*EXCERPT*:
-----

Clearing The Way For Pregnancy

A hysterosalpingogram (HSG) is used to look for blockages in the fallopian tubes that could prevent pregnancy. The exam can also check the size and shape of the uterus. While diagnostic, this procedure may help flush out the tubes, making pregnancy possible.


Understanding unexplained infertility

When a woman is diagnosed with unexplained infertility, this means there is no identifiable cause for the inability to get pregnant. The diagnosis is often made after extensive testing to rule out the most common causes of fertility problems. While an actual diagnosis is nice to have, unexplained infertility often leaves women feeling frustrated. Without a specific problem to fix, there isn’t much a woman can do to increase the chances of conception.

What is an HSG?

A hysterosalpingogram is a diagnostic procedure used by infertility doctors. The appointment will be scheduled during the first half of the menstrual cycle to reduce the chance of the woman being pregnant. During the in-office HSG, a contrast agent is injected into the fallopian tubes and uterus. x-ray images are then taken to visualize blockages, such as a polyp or fibroid. If a blockage is identified, the doctor can remove the growth to improve the chances of pregnancy.

Possible side effects

Slight vaginal bleeding and cramping can occur after an HSG, but side effects are generally thought to be short-term and mild. Over-the-counter (OTC) medication can help with any pain. In some cases, antibiotics may be prescribed before the procedure to reduce the chance of infection.

Clear tubes, clear pathway

With the tubes cleared, many women with infertility report getting pregnant soon after an HSG.

-----

*STORED DATA*:
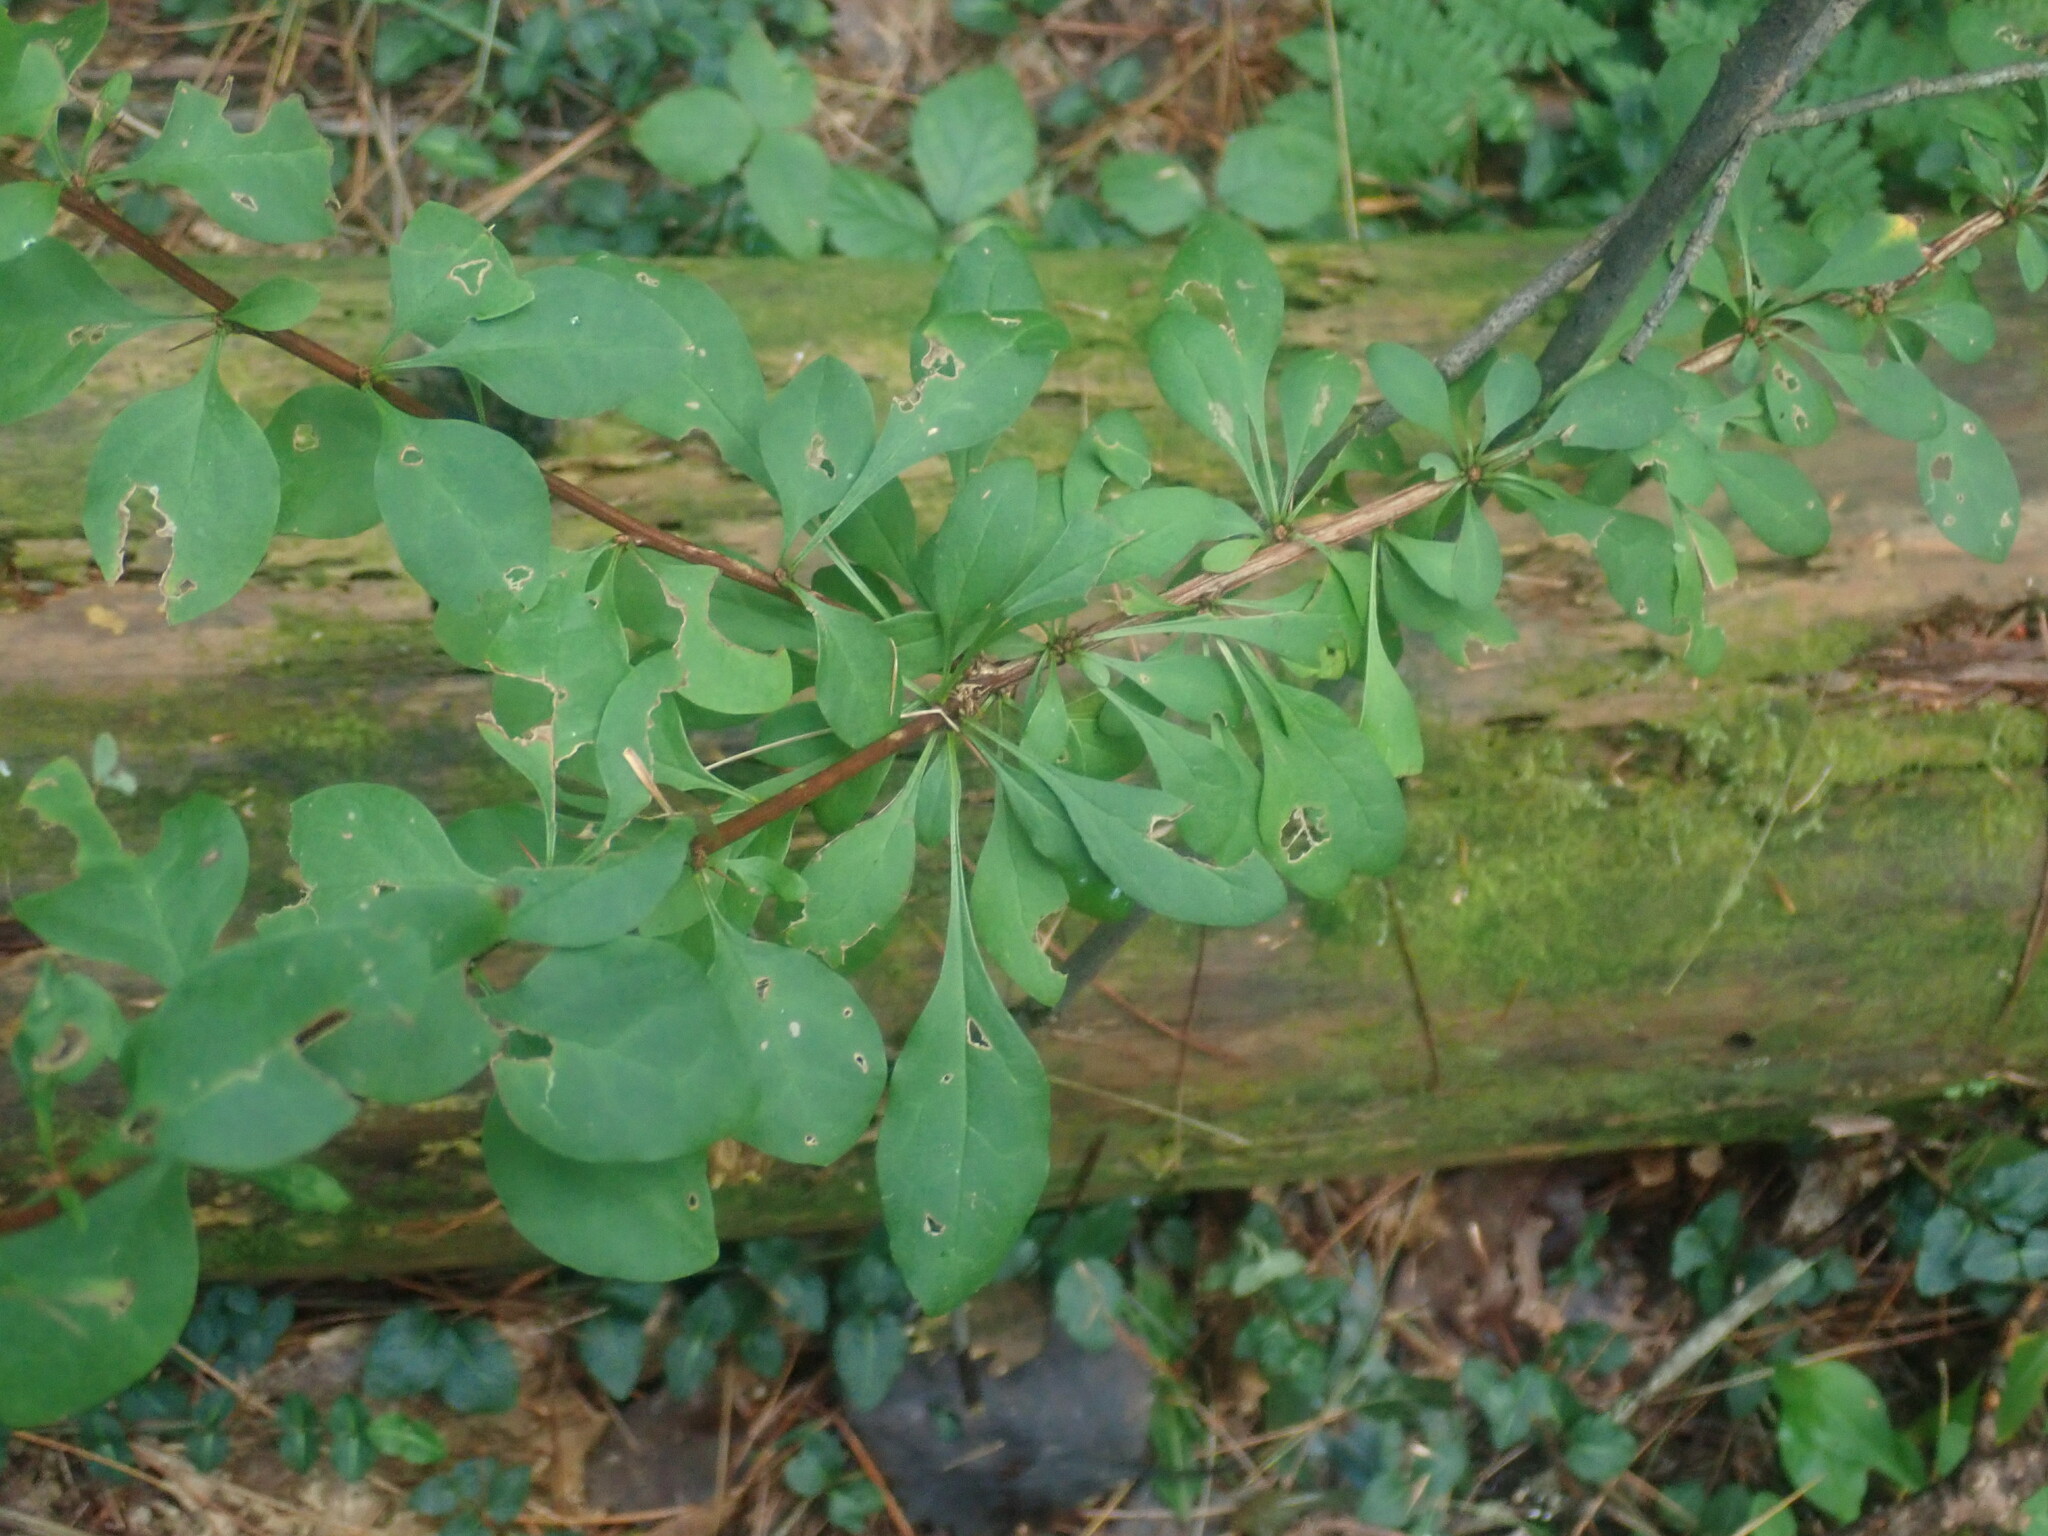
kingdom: Plantae
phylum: Tracheophyta
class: Magnoliopsida
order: Ranunculales
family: Berberidaceae
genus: Berberis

-----

*YOUR INSTRUCTIONS*: Please answer from the HSG article: in which part of the menstrual cycle is the appointment scheduled?

*EXERCISE RESPONSE*: The first half of the menstrual cycle, to reduce the chance of the woman being pregnant.